‘The Truth about Youth’ is a precursor to how the world will evolve socially

marylou

The social norms set by young people online today are the window of the future we will all eventually be drawn into.

My family bought our first computer when I was 15, and we didn’t get the internet connected until the year after. Before these days, I used to research my assignments in the library and scrawl drafts down by hand before typing them up quickly on the school computers.

I got my first mobile phone – the standard issue Nokia brick complete with snake – when I was 18, and sometimes wouldn’t even turn it on for a whole day, in the mindset that it was for “emergencies”.

I lived on campus at university, and I remember visiting a friend in another hall where it was the trend to construct an arty poster that you would hang on your door and fill in the blanks for where you were – in class, at lunch, away for the day, or just napping.

The statement “how times have changed” is almost redundant here because the days I’m recalling are fuzzy memories for many of us who don’t even need to log into Facebook or Twitter any more, it simply exists ever present on our phones.

Describing our lives as digital is unnecessary for most of us, because that’s just how we live – even those of us who can recall life before the internet, and we are becoming a species outnumbered by those who can’t.

Understandable then is the surge in research looking to uncover the new behavioural nuances that have now evolved. Just last night, McCann Worldgroup launched its latest study of 7,000 people around the world aged 16 to 30, entitled ’The Truth About Youth’.

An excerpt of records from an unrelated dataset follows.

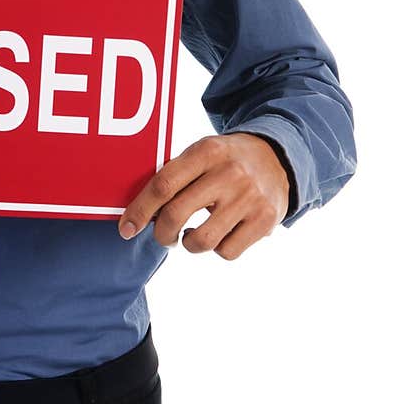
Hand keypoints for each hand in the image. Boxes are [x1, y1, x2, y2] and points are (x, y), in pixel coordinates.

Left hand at [117, 133, 289, 259]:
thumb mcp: (201, 153)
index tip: (126, 229)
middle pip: (175, 214)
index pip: (162, 185)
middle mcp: (228, 173)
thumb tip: (138, 213)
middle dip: (161, 233)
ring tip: (192, 234)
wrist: (277, 157)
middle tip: (163, 235)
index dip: (139, 210)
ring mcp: (249, 198)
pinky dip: (216, 249)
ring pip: (201, 241)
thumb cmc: (224, 160)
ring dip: (188, 244)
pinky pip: (227, 251)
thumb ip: (174, 176)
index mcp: (206, 151)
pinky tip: (217, 234)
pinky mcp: (265, 220)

The digitalisation of our lives has made way for a new ’social economy’, McCann points out, and with etiquette prevailing that is alien to those pre-internet days.

Our views on friendship are redefined, our circles expanded by contacts on Facebook/Twitter/Linked In that may rarely or never have graced our physical lives. An invite from someone we barely know is still an invite to consider; a comment on a photo or statement from someone you haven’t spoken to in a year is a validation of your connection and importance.

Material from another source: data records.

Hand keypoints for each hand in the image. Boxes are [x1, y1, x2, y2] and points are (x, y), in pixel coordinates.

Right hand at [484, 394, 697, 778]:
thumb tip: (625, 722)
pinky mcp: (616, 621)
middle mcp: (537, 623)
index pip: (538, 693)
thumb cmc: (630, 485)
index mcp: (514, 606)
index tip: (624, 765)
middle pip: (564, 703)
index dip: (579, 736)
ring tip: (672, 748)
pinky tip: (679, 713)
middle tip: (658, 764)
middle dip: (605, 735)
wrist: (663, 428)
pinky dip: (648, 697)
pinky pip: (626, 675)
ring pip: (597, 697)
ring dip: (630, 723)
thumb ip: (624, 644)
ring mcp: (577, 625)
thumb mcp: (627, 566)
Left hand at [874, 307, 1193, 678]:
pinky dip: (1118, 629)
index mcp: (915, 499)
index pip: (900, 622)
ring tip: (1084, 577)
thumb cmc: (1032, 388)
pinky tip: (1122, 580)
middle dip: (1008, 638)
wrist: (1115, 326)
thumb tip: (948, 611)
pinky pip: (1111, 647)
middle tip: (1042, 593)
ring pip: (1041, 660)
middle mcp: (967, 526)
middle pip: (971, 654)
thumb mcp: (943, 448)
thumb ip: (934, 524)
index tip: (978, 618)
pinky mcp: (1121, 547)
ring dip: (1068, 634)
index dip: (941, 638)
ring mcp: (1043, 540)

“Connecting to a broader network of friends has replaced the need to belong to a smaller tight knit group,” McCann notes.

We create, share and acquire content at a rate like never before, documenting our lives and asserting our status as knowledge and stimulus providers. Being offline for an extended period of time is considered the digital equivalent of silence or hibernation.

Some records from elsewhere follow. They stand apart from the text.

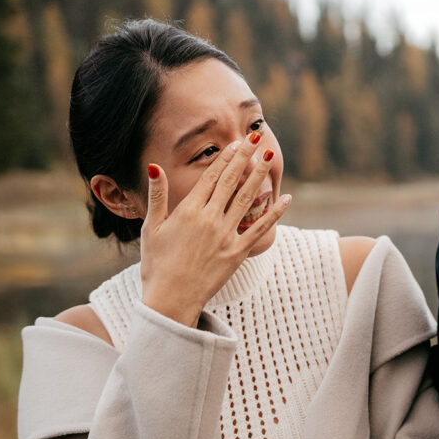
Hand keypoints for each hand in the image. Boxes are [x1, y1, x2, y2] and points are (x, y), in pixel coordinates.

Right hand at [138, 135, 290, 326]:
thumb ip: (158, 195)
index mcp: (188, 210)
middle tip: (256, 139)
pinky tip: (286, 198)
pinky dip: (274, 213)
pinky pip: (259, 229)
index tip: (237, 143)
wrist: (170, 299)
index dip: (226, 158)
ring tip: (269, 157)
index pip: (212, 177)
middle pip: (231, 182)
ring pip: (247, 199)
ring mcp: (225, 236)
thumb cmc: (157, 264)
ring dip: (260, 176)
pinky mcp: (237, 253)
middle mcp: (210, 219)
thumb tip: (155, 167)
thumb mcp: (152, 227)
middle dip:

As for brands that wish to thrive in this social economy, McCann suggests that those that become “socially useful” will assist people in these functions and play to these behaviours. As the agency sums up: “Socially useful brands will help young people to broadcast, share, entertain, make new connections and manage them, beat their friends, narrate their friends, be chameleons.”

But: “They don’t want brands as fake friends and to use social media as an opportunity to bombard with messages.”

Those fake friends, that don’t add value to our digital experience and its convergence with the physical, will inevitably be culled. Much like the way we assess our Facebook friends – there may be someone I want to delete because traditionally speaking, we aren’t really friends, but their news feeds are entertaining enough that I want to keep that thread alive.

This is not just the truth about youth – this is the way everyone’s life is heading. As much as studies like this are valuable now, they will soon become redundant. Brands will eventually not find it useful to know how young people behave online, because the early adopters will be superceded by the next generation, the children of those who can’t recall a time before the internet – imagine that.